京都府 政府に緊急事態宣言発出要請を決定 大阪 兵庫とともに

京都府は、新型コロナウイルスの感染拡大を受けて対策本部会議を開き、大阪・兵庫とともに9日にも政府に対して京都への緊急事態宣言の発出を要請することを決めました。

京都府では、7日、1日としては過去最多の143人が新型コロナウイルスに感染していることが確認されるなど感染が急拡大していることから、8日、対策本部会議を開いて対応を協議しました。

このなかで府の担当者は
▽直近1週間の人口10万人当たりの感染者数が、緊急事態宣言の出された首都圏の1都3県と同じ水準まで増えているほか、
▽会食をきっかけにした感染が二次感染まで含めると12月の感染者のおよそ3割を占めていると報告しました。

こうした議論を踏まえ、京都府は大阪、兵庫とともに、政府に対して9日にも京都への緊急事態宣言の発出を要請することを決めました。

会議では、京都市内の酒類を提供する飲食店などに対する午後9時までの営業短縮要請について、2月7日まで延長することや、国の支援策「Go Toイート」の府内で使える食事券についても2月7日まで使用を自粛するよう求めることなどを確認しました。

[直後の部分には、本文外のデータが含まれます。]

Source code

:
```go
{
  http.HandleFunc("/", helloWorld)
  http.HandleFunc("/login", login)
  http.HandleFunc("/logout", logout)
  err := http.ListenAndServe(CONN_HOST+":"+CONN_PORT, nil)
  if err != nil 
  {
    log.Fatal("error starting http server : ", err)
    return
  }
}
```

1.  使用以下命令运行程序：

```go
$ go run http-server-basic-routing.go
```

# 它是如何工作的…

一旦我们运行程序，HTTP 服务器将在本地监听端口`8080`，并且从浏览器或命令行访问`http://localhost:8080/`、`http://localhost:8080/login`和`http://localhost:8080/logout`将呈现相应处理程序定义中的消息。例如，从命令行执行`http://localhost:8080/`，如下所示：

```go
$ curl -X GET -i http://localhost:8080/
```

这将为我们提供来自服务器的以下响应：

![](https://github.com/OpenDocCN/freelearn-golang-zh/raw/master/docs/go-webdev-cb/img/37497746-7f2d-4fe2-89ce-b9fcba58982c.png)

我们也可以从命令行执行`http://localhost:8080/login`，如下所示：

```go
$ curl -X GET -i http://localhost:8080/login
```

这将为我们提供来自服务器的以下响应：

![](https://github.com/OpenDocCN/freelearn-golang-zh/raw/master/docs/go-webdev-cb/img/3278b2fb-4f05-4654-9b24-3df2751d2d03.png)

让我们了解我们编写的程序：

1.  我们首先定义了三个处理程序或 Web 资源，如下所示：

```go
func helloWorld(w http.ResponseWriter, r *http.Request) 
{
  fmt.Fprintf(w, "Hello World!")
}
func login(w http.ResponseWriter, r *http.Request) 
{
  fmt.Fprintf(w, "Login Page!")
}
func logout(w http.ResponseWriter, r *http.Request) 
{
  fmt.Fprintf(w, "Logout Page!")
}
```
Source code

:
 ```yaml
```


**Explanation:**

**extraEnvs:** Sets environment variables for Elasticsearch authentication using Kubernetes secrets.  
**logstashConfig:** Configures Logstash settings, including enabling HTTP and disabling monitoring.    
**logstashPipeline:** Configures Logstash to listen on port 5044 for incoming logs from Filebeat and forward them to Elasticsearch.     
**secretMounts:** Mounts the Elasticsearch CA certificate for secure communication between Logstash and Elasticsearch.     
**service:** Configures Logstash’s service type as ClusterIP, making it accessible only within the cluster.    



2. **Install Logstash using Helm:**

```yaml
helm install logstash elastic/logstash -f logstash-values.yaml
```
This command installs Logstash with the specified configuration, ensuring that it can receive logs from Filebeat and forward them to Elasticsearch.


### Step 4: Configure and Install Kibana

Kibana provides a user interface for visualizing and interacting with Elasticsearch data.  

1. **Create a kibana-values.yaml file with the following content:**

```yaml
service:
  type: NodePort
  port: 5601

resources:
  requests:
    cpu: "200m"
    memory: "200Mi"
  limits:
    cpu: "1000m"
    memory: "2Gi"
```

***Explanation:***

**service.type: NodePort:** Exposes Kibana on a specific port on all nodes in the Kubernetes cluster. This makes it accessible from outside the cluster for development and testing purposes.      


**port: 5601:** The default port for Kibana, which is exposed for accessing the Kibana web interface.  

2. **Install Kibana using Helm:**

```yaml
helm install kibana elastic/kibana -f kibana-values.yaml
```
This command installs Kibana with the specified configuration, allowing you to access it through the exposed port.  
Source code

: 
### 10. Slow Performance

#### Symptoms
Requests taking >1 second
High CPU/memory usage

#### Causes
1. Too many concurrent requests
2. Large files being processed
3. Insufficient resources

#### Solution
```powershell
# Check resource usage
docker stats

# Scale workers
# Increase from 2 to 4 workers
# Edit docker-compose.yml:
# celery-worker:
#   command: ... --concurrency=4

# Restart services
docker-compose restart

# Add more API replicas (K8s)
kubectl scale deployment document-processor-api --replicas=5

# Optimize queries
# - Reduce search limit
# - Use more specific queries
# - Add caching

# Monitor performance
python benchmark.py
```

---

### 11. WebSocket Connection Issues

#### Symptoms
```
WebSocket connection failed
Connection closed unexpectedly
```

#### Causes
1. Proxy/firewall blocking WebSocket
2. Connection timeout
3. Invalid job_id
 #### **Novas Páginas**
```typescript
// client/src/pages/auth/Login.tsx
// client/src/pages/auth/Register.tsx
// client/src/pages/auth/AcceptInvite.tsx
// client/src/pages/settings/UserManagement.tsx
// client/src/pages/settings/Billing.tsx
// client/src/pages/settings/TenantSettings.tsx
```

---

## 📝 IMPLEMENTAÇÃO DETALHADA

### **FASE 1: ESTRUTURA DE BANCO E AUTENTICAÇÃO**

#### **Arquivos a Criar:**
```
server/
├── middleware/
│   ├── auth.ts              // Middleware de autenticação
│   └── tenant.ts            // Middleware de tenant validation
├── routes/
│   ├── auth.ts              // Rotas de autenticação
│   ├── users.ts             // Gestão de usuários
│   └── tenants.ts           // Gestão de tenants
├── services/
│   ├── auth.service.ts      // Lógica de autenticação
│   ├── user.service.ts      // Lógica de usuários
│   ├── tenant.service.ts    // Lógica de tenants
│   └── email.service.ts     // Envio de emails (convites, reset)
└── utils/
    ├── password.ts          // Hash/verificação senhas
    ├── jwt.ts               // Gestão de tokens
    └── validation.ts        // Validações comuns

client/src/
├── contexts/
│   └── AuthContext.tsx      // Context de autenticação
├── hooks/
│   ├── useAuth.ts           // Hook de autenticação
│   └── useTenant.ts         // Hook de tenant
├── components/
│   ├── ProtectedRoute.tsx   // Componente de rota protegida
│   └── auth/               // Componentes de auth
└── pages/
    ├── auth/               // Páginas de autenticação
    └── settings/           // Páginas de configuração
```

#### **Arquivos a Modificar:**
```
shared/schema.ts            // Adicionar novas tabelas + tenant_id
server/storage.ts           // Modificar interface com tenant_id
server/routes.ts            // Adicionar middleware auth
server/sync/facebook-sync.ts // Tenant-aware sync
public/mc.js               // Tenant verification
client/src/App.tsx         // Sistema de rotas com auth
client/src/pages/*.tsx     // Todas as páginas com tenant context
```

そして、「京都府感染拡大警報」を出し、府民や企業に対し、不要不急の外出の自粛、首都圏の1都3県への往来の自粛、それに、目標として従業員の半分をテレワークとすることなどを強く要請することを決めました。

京都 西脇知事「社会経済活動との両立の考え方は変わらない」

京都府の西脇知事は、対策本部会議のあと記者会見で、政府への緊急事態宣言の要請を決めたことについて「府内での感染者が急拡大し、大阪と兵庫と足並みをそろえるタイミングと判断した」と述べ、9日午前、オンラインで開かれる全国知事会の場で大阪と兵庫とともに政府に要請する方向で調整していることを明らかにしました。

そのうえで「首都圏1都3県に出された緊急事態宣言を見るかぎり、春先の内容に比べて範囲は限定的で社会経済活動との両立の考え方は変わらない」と述べました。

そして緊急事態宣言が出された場合、国の方針をもとに、府内の状況に応じて飲食店の営業時間の短縮や府民の外出の自粛などの要請を検討する考えを示しました。

京都 飲食店に不安や戸惑い

京都市内の飲食店では、感染の急激な拡大で営業時間短縮の要請が延長されることなどについて、不安や戸惑いの声が聞かれました。

このうち、JR京都駅近くの居酒屋では、系列の飲食店グループの店長を集めた会議を開き、対応を協議しました。

この飲食店グループでは、京都府の要請に応じて営業時間を午後9時までに短縮していますが、売り上げは例年の半分以下で、このまま続ければ経営がさらに苦しくなると危機感を募らせています。

経営する長谷川進也さんは「時短要請の根拠などが説明不足のように思う。納得はいかないが、最終的には感染者が減って通常どおり営業ができるのがベストなのでしかたがない」と話していました。

また、要請に応じた飲食店への一律4万円の給付金について「影響は店によって違うので、売り上げに応じた金額でないと納得がいかない。今後も続くなら、一律の給付が正しいのか再検討してほしい」と話していました。

一方、オフィスが建ち並ぶ四条烏丸にある居酒屋は、営業時間を短縮してから仕事帰りの客が8割以上減り、売り上げは前年に比べ7割ほど減少したということです。

責任者の福永浩司さんは「サラリーマンが多く、午後8時から9時が来店のピークだったが、時短で来られなくなった。延長が繰り返されるかもしれないと思うと不安が募る」と話していました。